Segment Start: Entries shown

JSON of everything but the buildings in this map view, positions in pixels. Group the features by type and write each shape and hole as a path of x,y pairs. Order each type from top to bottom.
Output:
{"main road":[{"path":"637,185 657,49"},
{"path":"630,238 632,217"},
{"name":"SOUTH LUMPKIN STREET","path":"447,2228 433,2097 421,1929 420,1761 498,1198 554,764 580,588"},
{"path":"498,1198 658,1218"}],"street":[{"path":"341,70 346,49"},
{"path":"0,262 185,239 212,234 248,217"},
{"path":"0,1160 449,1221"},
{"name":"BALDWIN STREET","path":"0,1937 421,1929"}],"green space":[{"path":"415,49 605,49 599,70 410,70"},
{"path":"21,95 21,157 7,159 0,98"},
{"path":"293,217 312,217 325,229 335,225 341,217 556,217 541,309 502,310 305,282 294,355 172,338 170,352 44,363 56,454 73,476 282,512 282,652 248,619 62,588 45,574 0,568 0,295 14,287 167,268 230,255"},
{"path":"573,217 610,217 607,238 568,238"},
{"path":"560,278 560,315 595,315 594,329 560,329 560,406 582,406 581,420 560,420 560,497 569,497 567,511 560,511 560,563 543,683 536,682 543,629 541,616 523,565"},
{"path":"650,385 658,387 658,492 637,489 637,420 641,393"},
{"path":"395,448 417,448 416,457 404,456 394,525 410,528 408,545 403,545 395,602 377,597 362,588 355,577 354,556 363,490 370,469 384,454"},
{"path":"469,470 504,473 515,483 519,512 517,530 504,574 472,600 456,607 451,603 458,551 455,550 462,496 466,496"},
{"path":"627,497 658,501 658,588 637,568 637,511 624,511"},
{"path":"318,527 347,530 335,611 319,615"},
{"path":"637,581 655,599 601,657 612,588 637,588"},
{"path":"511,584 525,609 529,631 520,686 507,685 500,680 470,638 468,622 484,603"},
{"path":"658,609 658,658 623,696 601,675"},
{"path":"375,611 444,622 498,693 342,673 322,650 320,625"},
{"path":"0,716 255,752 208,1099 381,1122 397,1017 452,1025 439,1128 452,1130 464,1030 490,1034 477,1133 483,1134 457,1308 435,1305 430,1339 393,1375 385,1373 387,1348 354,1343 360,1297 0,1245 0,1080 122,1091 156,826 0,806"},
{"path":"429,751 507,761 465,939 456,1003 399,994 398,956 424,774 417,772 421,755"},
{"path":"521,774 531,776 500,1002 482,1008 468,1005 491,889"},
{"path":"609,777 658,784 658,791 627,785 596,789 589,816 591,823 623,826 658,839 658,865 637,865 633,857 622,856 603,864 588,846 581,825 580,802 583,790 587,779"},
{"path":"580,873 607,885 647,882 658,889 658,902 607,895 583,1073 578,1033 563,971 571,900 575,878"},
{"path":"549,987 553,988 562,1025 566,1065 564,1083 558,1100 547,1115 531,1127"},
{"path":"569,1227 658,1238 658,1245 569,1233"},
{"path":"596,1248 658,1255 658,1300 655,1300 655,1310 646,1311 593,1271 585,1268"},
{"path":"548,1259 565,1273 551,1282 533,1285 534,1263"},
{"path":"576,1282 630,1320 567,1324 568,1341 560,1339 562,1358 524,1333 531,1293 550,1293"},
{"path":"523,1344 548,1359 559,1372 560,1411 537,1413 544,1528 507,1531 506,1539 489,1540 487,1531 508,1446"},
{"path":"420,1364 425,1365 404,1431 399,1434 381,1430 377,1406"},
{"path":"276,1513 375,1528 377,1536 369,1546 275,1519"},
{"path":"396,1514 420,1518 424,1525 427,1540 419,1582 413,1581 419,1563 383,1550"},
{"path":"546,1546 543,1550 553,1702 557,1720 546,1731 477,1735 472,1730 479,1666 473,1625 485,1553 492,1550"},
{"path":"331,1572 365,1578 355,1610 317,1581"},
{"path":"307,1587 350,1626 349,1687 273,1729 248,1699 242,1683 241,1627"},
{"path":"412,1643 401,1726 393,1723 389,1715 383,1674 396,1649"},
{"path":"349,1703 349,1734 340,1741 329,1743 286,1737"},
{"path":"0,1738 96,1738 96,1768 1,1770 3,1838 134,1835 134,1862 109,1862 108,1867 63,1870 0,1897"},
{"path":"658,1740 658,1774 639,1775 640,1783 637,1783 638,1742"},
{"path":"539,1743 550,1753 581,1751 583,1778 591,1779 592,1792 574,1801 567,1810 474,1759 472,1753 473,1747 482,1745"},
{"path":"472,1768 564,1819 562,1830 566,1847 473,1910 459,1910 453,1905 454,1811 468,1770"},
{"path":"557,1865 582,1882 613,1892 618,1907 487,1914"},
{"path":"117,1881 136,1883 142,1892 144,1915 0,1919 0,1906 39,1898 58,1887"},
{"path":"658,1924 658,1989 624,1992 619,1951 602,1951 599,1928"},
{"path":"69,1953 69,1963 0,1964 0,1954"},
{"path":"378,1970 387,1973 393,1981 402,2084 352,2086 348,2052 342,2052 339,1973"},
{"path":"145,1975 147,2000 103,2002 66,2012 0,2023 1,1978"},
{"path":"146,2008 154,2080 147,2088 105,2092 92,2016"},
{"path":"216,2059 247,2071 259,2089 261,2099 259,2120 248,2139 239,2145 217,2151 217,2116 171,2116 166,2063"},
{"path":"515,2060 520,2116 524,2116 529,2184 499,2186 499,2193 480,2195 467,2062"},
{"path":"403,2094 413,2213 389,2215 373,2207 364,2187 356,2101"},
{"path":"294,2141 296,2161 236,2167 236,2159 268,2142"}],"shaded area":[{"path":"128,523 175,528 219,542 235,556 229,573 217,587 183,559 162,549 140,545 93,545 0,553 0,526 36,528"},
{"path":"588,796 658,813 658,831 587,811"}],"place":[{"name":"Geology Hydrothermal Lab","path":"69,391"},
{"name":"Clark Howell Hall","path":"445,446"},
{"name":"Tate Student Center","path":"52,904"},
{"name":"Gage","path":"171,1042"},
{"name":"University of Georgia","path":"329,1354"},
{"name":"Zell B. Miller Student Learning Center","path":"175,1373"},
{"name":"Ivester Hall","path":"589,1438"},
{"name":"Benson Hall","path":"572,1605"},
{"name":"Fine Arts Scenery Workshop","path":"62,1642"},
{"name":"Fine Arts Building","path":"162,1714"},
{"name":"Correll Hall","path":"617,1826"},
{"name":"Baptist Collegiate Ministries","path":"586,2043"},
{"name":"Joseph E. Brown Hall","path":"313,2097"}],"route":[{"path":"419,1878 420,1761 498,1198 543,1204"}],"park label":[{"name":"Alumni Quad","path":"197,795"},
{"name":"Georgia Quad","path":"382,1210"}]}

Segment End: Entries shown

### Directions for this task:
Give the listing again. Leave every word as it stands.

### Response to this task:
JSON of everything but the buildings in this map view, positions in pixels. Group the features by type and write each shape and hole as a path of x,y pairs. Order each type from top to bottom.
Output:
{"main road":[{"path":"637,185 657,49"},
{"path":"630,238 632,217"},
{"name":"SOUTH LUMPKIN STREET","path":"447,2228 433,2097 421,1929 420,1761 498,1198 554,764 580,588"},
{"path":"498,1198 658,1218"}],"street":[{"path":"341,70 346,49"},
{"path":"0,262 185,239 212,234 248,217"},
{"path":"0,1160 449,1221"},
{"name":"BALDWIN STREET","path":"0,1937 421,1929"}],"green space":[{"path":"415,49 605,49 599,70 410,70"},
{"path":"21,95 21,157 7,159 0,98"},
{"path":"293,217 312,217 325,229 335,225 341,217 556,217 541,309 502,310 305,282 294,355 172,338 170,352 44,363 56,454 73,476 282,512 282,652 248,619 62,588 45,574 0,568 0,295 14,287 167,268 230,255"},
{"path":"573,217 610,217 607,238 568,238"},
{"path":"560,278 560,315 595,315 594,329 560,329 560,406 582,406 581,420 560,420 560,497 569,497 567,511 560,511 560,563 543,683 536,682 543,629 541,616 523,565"},
{"path":"650,385 658,387 658,492 637,489 637,420 641,393"},
{"path":"395,448 417,448 416,457 404,456 394,525 410,528 408,545 403,545 395,602 377,597 362,588 355,577 354,556 363,490 370,469 384,454"},
{"path":"469,470 504,473 515,483 519,512 517,530 504,574 472,600 456,607 451,603 458,551 455,550 462,496 466,496"},
{"path":"627,497 658,501 658,588 637,568 637,511 624,511"},
{"path":"318,527 347,530 335,611 319,615"},
{"path":"637,581 655,599 601,657 612,588 637,588"},
{"path":"511,584 525,609 529,631 520,686 507,685 500,680 470,638 468,622 484,603"},
{"path":"658,609 658,658 623,696 601,675"},
{"path":"375,611 444,622 498,693 342,673 322,650 320,625"},
{"path":"0,716 255,752 208,1099 381,1122 397,1017 452,1025 439,1128 452,1130 464,1030 490,1034 477,1133 483,1134 457,1308 435,1305 430,1339 393,1375 385,1373 387,1348 354,1343 360,1297 0,1245 0,1080 122,1091 156,826 0,806"},
{"path":"429,751 507,761 465,939 456,1003 399,994 398,956 424,774 417,772 421,755"},
{"path":"521,774 531,776 500,1002 482,1008 468,1005 491,889"},
{"path":"609,777 658,784 658,791 627,785 596,789 589,816 591,823 623,826 658,839 658,865 637,865 633,857 622,856 603,864 588,846 581,825 580,802 583,790 587,779"},
{"path":"580,873 607,885 647,882 658,889 658,902 607,895 583,1073 578,1033 563,971 571,900 575,878"},
{"path":"549,987 553,988 562,1025 566,1065 564,1083 558,1100 547,1115 531,1127"},
{"path":"569,1227 658,1238 658,1245 569,1233"},
{"path":"596,1248 658,1255 658,1300 655,1300 655,1310 646,1311 593,1271 585,1268"},
{"path":"548,1259 565,1273 551,1282 533,1285 534,1263"},
{"path":"576,1282 630,1320 567,1324 568,1341 560,1339 562,1358 524,1333 531,1293 550,1293"},
{"path":"523,1344 548,1359 559,1372 560,1411 537,1413 544,1528 507,1531 506,1539 489,1540 487,1531 508,1446"},
{"path":"420,1364 425,1365 404,1431 399,1434 381,1430 377,1406"},
{"path":"276,1513 375,1528 377,1536 369,1546 275,1519"},
{"path":"396,1514 420,1518 424,1525 427,1540 419,1582 413,1581 419,1563 383,1550"},
{"path":"546,1546 543,1550 553,1702 557,1720 546,1731 477,1735 472,1730 479,1666 473,1625 485,1553 492,1550"},
{"path":"331,1572 365,1578 355,1610 317,1581"},
{"path":"307,1587 350,1626 349,1687 273,1729 248,1699 242,1683 241,1627"},
{"path":"412,1643 401,1726 393,1723 389,1715 383,1674 396,1649"},
{"path":"349,1703 349,1734 340,1741 329,1743 286,1737"},
{"path":"0,1738 96,1738 96,1768 1,1770 3,1838 134,1835 134,1862 109,1862 108,1867 63,1870 0,1897"},
{"path":"658,1740 658,1774 639,1775 640,1783 637,1783 638,1742"},
{"path":"539,1743 550,1753 581,1751 583,1778 591,1779 592,1792 574,1801 567,1810 474,1759 472,1753 473,1747 482,1745"},
{"path":"472,1768 564,1819 562,1830 566,1847 473,1910 459,1910 453,1905 454,1811 468,1770"},
{"path":"557,1865 582,1882 613,1892 618,1907 487,1914"},
{"path":"117,1881 136,1883 142,1892 144,1915 0,1919 0,1906 39,1898 58,1887"},
{"path":"658,1924 658,1989 624,1992 619,1951 602,1951 599,1928"},
{"path":"69,1953 69,1963 0,1964 0,1954"},
{"path":"378,1970 387,1973 393,1981 402,2084 352,2086 348,2052 342,2052 339,1973"},
{"path":"145,1975 147,2000 103,2002 66,2012 0,2023 1,1978"},
{"path":"146,2008 154,2080 147,2088 105,2092 92,2016"},
{"path":"216,2059 247,2071 259,2089 261,2099 259,2120 248,2139 239,2145 217,2151 217,2116 171,2116 166,2063"},
{"path":"515,2060 520,2116 524,2116 529,2184 499,2186 499,2193 480,2195 467,2062"},
{"path":"403,2094 413,2213 389,2215 373,2207 364,2187 356,2101"},
{"path":"294,2141 296,2161 236,2167 236,2159 268,2142"}],"shaded area":[{"path":"128,523 175,528 219,542 235,556 229,573 217,587 183,559 162,549 140,545 93,545 0,553 0,526 36,528"},
{"path":"588,796 658,813 658,831 587,811"}],"place":[{"name":"Geology Hydrothermal Lab","path":"69,391"},
{"name":"Clark Howell Hall","path":"445,446"},
{"name":"Tate Student Center","path":"52,904"},
{"name":"Gage","path":"171,1042"},
{"name":"University of Georgia","path":"329,1354"},
{"name":"Zell B. Miller Student Learning Center","path":"175,1373"},
{"name":"Ivester Hall","path":"589,1438"},
{"name":"Benson Hall","path":"572,1605"},
{"name":"Fine Arts Scenery Workshop","path":"62,1642"},
{"name":"Fine Arts Building","path":"162,1714"},
{"name":"Correll Hall","path":"617,1826"},
{"name":"Baptist Collegiate Ministries","path":"586,2043"},
{"name":"Joseph E. Brown Hall","path":"313,2097"}],"route":[{"path":"419,1878 420,1761 498,1198 543,1204"}],"park label":[{"name":"Alumni Quad","path":"197,795"},
{"name":"Georgia Quad","path":"382,1210"}]}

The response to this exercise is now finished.